### RECORDS SHOWN
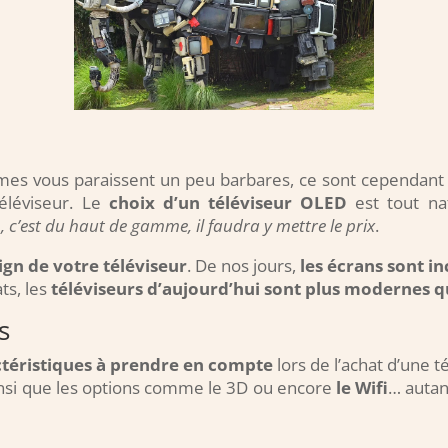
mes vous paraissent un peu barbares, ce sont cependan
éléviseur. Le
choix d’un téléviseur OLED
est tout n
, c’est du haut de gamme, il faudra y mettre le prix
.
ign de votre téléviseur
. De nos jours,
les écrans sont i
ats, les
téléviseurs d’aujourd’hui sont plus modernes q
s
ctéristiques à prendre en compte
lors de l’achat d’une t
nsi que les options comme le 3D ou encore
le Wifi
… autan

---

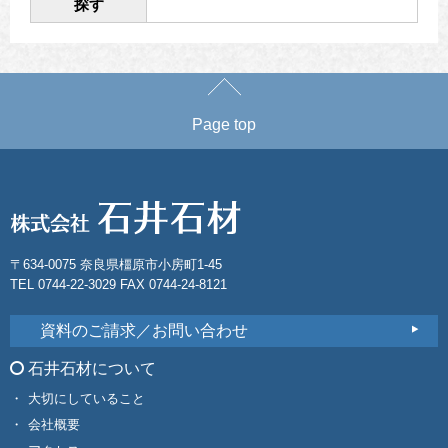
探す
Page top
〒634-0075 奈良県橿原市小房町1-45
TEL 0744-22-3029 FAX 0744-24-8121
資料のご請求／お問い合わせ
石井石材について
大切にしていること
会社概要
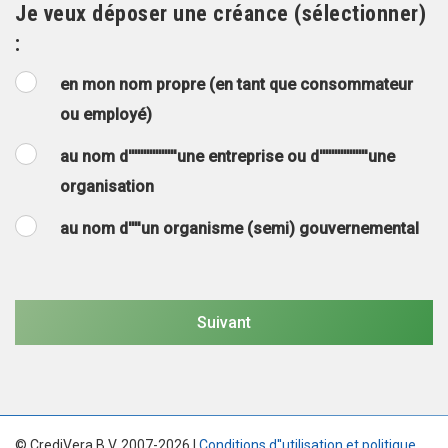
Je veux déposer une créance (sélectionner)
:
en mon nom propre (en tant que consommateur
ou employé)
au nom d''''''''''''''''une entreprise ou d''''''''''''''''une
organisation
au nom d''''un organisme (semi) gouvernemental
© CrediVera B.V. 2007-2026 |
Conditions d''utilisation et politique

### PROBLEM TO SOLVE
Convert the part of the material that opens with the line containing "Je veux déposer une créance (sélectionner)" and closes with the line containing "Conditions d''utilisation et politique" into a JSON list of strings, one string per line, omitting blank lines.

### RESULT OF THE TASK
[
  "Je veux déposer une créance (sélectionner)",
  ":",
  "en mon nom propre (en tant que consommateur",
  "ou employé)",
  "au nom d''''''''''''''''une entreprise ou d''''''''''''''''une",
  "organisation",
  "au nom d''''un organisme (semi) gouvernemental",
  "© CrediVera B.V. 2007-2026 |",
  "Conditions d''utilisation et politique"
]